In the graphs that appear in Fig. 13, we can see that the size of the data zone between Classes B and C of the BT, SP and LU applications following the mapping of Table 11 is similar. This means that the volume of information stored in each node is similar. Therefore, as it is working in parallel, the time could also be related. Hence, we can observe in the graphs that the latency of the checkpoint is also equivalent between both classes. In the cases observed, it does not increase more than 20%. While fewer processes are used with Class C, time is more similar to Class B, and when we increase the number of processes for Class C, time increases a little more due to the communications that must be made between more processes and nodes, but this time the difference is not significant.

The size by process follows the same behavior between both classes, changing the number of processes but keeping the number of processes per node. In this way, we could say that since the interactions between the cores within the same node are similar, between the Classes B and C of the applications studied, the behavior in terms of the size of the data zone and the storage time can be extrapolated. Therefore, we can analyze with limited resources to predict what would happen with a greater number of resources.
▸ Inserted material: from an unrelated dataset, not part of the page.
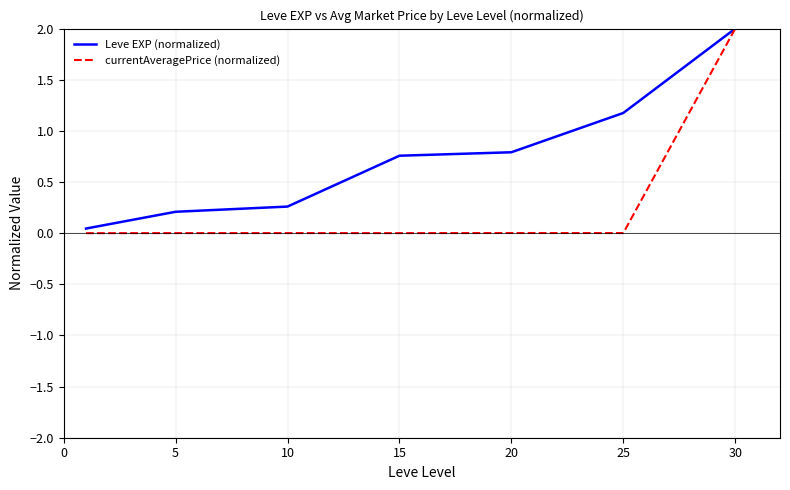

List the series in order of their overall mean, lowest first.

currentAveragePrice (normalized), Leve EXP (normalized)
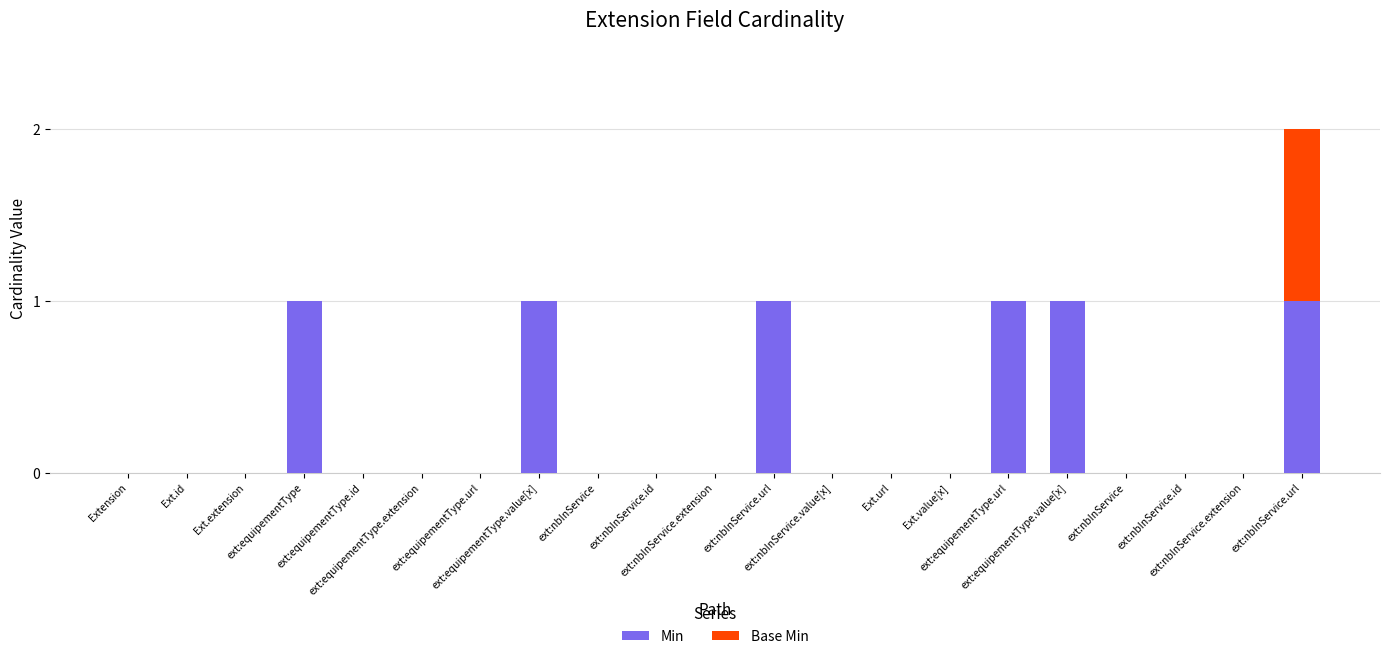

Which series has the widest spread of values?

Min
6 Conclusions and future work

For all system administrators, it is vital to know the tools that can be used to manage resources as well as possible. Therefore, in this document, a thorough study has been carried out on the scalability that an application with fault tolerance may have, which depends on the MPI implementation used, the compression or non-compression of the checkpoint files, the mapping and number of processes used, all of which are elements that can directly impact the size of the checkpoint files and therefore the scalability of the application. From this hypothesis, we have carried out a systematic study of the checkpoint structure, in terms of the zones that comprise it and their sizes in order to propose a methodology that will help predict the behavior of the checkpoint size.
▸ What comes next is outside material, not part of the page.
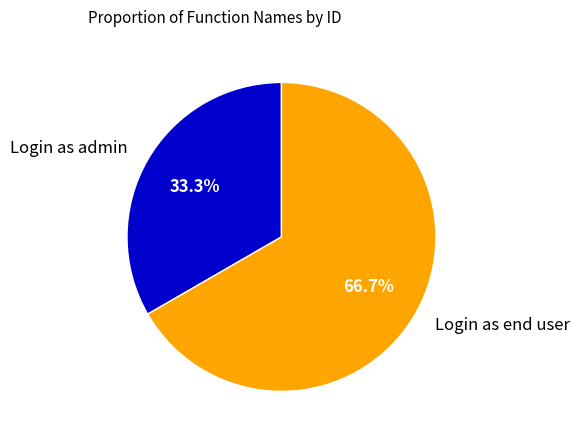

True or false: Login as end user accounts for 67% of the total.

True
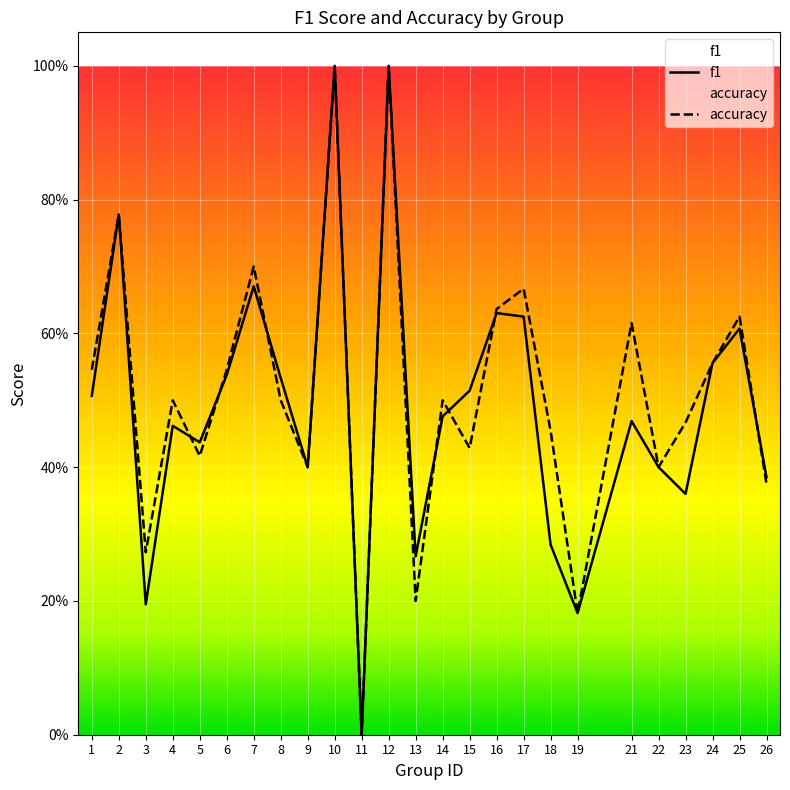

What is the difference between the maximum and minimum values in the f1 series?

1.0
If the checkpoint size is known in advance, it can better manage its operation in terms of the configuration it should have, since it can know the size of the data of each application it uses and it can establish fault tolerance. It will also know the size of the zone that depends on the shared memory, and for this, a model has been designed that shows the logical form of its operation. Knowing all this information, a system administrator will be able to make decisions in a safer way about what should be done with the number of processes used and the number of appropriate nodes, adjusting the process mapping. It is intended that the methodology and a model presented in this document be useful for improving the administration of HPC systems in the configuration of fault tolerance. Future work will address the appropriate configuration of these types of elements and other types of fault tolerance strategies to find the best way to manage them and reduce their negative impact on the scalability of the application.